BEGIN
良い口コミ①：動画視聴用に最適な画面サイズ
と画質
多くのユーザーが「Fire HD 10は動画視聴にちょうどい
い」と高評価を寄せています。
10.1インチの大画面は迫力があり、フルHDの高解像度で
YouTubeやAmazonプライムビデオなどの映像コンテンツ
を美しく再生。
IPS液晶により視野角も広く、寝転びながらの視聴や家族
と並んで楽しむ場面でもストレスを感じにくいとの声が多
END
BEGIN
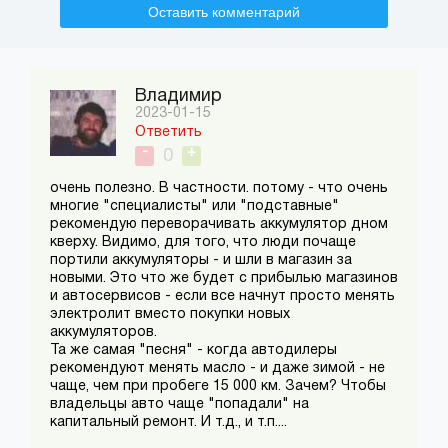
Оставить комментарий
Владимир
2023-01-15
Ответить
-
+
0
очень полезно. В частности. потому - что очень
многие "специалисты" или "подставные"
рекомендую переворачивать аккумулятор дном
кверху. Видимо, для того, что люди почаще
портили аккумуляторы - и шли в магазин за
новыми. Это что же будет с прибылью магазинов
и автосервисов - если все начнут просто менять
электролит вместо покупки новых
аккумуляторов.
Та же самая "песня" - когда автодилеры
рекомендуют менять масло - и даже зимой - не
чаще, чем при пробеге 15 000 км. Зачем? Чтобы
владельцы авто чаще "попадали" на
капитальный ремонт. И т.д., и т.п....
END
- **Exercise**
Copy out, unchanged, the lines in the second listing from the line with "Оставить комментарий" to the line with "капитальный ремонт. И т.д., и т.п....", including both of those lines.

- **Task answer**
Оставить комментарий
Владимир
2023-01-15
Ответить
-
+
0
очень полезно. В частности. потому - что очень
многие "специалисты" или "подставные"
рекомендую переворачивать аккумулятор дном
кверху. Видимо, для того, что люди почаще
портили аккумуляторы - и шли в магазин за
новыми. Это что же будет с прибылью магазинов
и автосервисов - если все начнут просто менять
электролит вместо покупки новых
аккумуляторов.
Та же самая "песня" - когда автодилеры
рекомендуют менять масло - и даже зимой - не
чаще, чем при пробеге 15 000 км. Зачем? Чтобы
владельцы авто чаще "попадали" на
капитальный ремонт. И т.д., и т.п....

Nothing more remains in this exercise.